Wednesday, July 05, 2006

 

Measuring our love for our national parks

From time to time some periodical or other reports that we are overrunning our national parks. As resorts and cities become more expensive as tourist destinations, and as it becomes easier, thanks to electronics and miniaturization, to carry along the comforts of home, more people are throwing the kids in the SUV and trekking to our wilderness areas to be with nature. This level of traffic is stressing animal and plant life, crumbling roads and eroding trails, straining maintenance resources, and detracting from the pristine beauty that draws visitors in the first place.

So Juliet Eilperin's piece, "'Videophilia' Keeps America Indoors" in today's Washington Post, came as a surprise. According to Eilperin, attendance at America's national parks has been shrinking since 1987! And she relates the findings of two researchers that the popular obsession with at-home movies, the Internet, and video games is responsible for perhaps 97.5% of the drop in park tourism.

Oh, come on. Staying in to see The Day After Tomorrow for the 80th time is what one does instead of weeding the yard, not instead of taking a Yellowstone vacation. That the researchers' conclusion is implausible becomes clear when they observe that "[i]n 2003, the average American devoted 327 more hours than in 1987 watching movies, playing video games and using the Internet" as though it were not only an explanation but a revelation. In 1987 the average American devoted no hours to Internet use! If the average American now spends at least an hour each day on-line, that more than accounts for 327 hours spent on the Internet alone. Of course we now spend at least that much time on the Internet, movies, and video games together. And since most Internet use is for work, shopping, correspondence, and entertainment after school or work—in other words, activities in which people have always engaged in—it certainly is not displacing trips to national parks.

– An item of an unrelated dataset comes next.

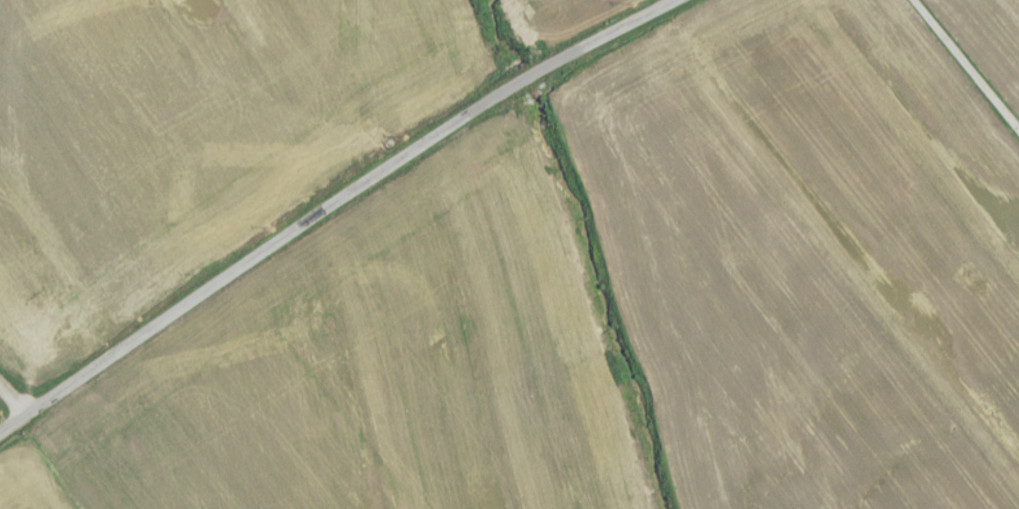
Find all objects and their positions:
road: (963, 69)
road: (338, 205)

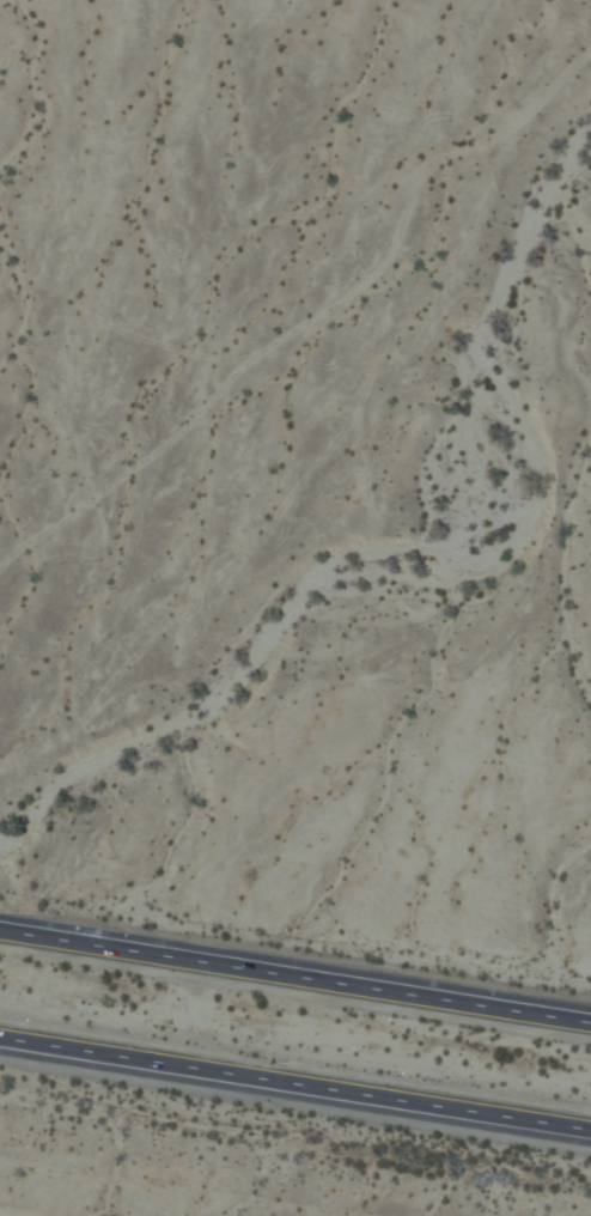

Returning to the question of whether park use is declining, I wonder whether all the previous articles I've read on the subject were wrong. I also wonder how alarmed I should be about the fears, noted in the article, that dwindling public exposure to national parks will lead to reduced public concern for the environment and conservation. So on the one hand the parks are being trampled to death by unrelenting swarms of tourists, and on the other hand they are at dire risk of neglect owing to plummeting attendance. Whichever way visitor statistics are actually headed, it's bad!